A MAN has been arrested for shining a laser at a police helicopter flying over Horsforth.

The incident happened in the early hours of Friday, March 9 as a National Police Air Service (NPAS) crew were searching for a car involved in a police chase.

After being targeted by the laser the helicopter team worked with police officers on the ground to find the offender.

A 49 year old man was tracked down and arrested, on suspicion of endangering an aircraft, near Leeds Bradford Airport.

He has been released under investigation by West Yorkshire Police.

Posting on Twitter, the NPAS crew said: "Whilst searching for vehicle involved in previous pursuit we were persistently lasered from Horsforth area.

"The source was identified and officers guided in, very close to @LBIAirport.

"One detained and a green laser device recovered.

"Excellent response from local units."

Director of Operations for the NPAS, Ollie Dismore, said the frequency of incidents involving lasers across the UK and beyond was at a 'worrying' level.

He said: "Continued laser attacks on aircraft worldwide is a source of serious concern to the aviation industry.

"In an attack, a laser is deliberately or recklessly shone at aircraft, sometimes persistently over a period of several minutes.

"The impact on a pilot is, at the very least, dangerously distracting but can be serious enough to cause temporary 'flash' blindness and, in some cases, lasting eye damage.

"The frequency of these attacks is at a worrying level with 1,532 laser strikes on UK aircraft in 2017 officially reported to the Civil Aviation Authority.

"What may seem harmless fun to the perpetrator could potentially have devastating consequences for the crew and passengers in the aircraft, and innocent members of the public on the ground.

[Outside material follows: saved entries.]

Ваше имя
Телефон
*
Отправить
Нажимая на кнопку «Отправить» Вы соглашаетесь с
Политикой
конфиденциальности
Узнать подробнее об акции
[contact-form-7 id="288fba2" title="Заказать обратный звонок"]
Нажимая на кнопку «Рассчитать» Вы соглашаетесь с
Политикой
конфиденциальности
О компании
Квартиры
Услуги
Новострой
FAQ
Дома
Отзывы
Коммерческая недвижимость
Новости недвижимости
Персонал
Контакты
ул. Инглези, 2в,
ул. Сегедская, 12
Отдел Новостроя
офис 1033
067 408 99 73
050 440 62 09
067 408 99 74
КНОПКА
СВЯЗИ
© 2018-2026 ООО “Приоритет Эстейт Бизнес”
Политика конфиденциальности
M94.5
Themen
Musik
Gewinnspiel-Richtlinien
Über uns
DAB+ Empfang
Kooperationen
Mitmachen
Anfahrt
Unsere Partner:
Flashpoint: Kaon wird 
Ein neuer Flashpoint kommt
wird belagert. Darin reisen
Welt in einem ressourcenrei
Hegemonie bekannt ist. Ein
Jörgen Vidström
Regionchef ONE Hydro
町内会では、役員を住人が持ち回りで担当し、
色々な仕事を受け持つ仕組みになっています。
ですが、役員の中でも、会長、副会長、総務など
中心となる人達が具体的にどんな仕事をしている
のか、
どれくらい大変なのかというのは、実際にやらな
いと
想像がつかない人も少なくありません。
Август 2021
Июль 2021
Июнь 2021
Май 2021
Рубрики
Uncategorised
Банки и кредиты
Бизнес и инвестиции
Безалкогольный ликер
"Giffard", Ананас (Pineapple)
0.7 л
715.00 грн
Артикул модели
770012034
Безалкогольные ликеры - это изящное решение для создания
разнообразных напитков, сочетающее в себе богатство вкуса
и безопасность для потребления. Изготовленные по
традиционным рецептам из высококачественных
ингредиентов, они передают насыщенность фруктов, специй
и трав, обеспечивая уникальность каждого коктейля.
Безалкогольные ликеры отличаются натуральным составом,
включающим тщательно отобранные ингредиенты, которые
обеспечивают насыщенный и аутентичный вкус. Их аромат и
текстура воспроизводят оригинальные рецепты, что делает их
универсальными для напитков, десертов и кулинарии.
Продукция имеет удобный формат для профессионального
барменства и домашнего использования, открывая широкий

"In the case of police aircraft we are routinely prevented from going about our business of protecting the public from harm due to these attacks."

He added that tougher new legislation is set to make shining laser pens at any transport operator an offence: "The new law will mean that police will only have to prove the offence of shining the laser, and will ultimately make it even safer for aircraft travel both now and into the future.

"The National Police Air Service is working with colleagues from across the UK aviation sector in order to manage this risk and to reduce the number of flight crews that become victims of these attacks.

"We are in the process of deploying laser protective eyewear for our crews which will allow continued, limited, operations in a laser environment."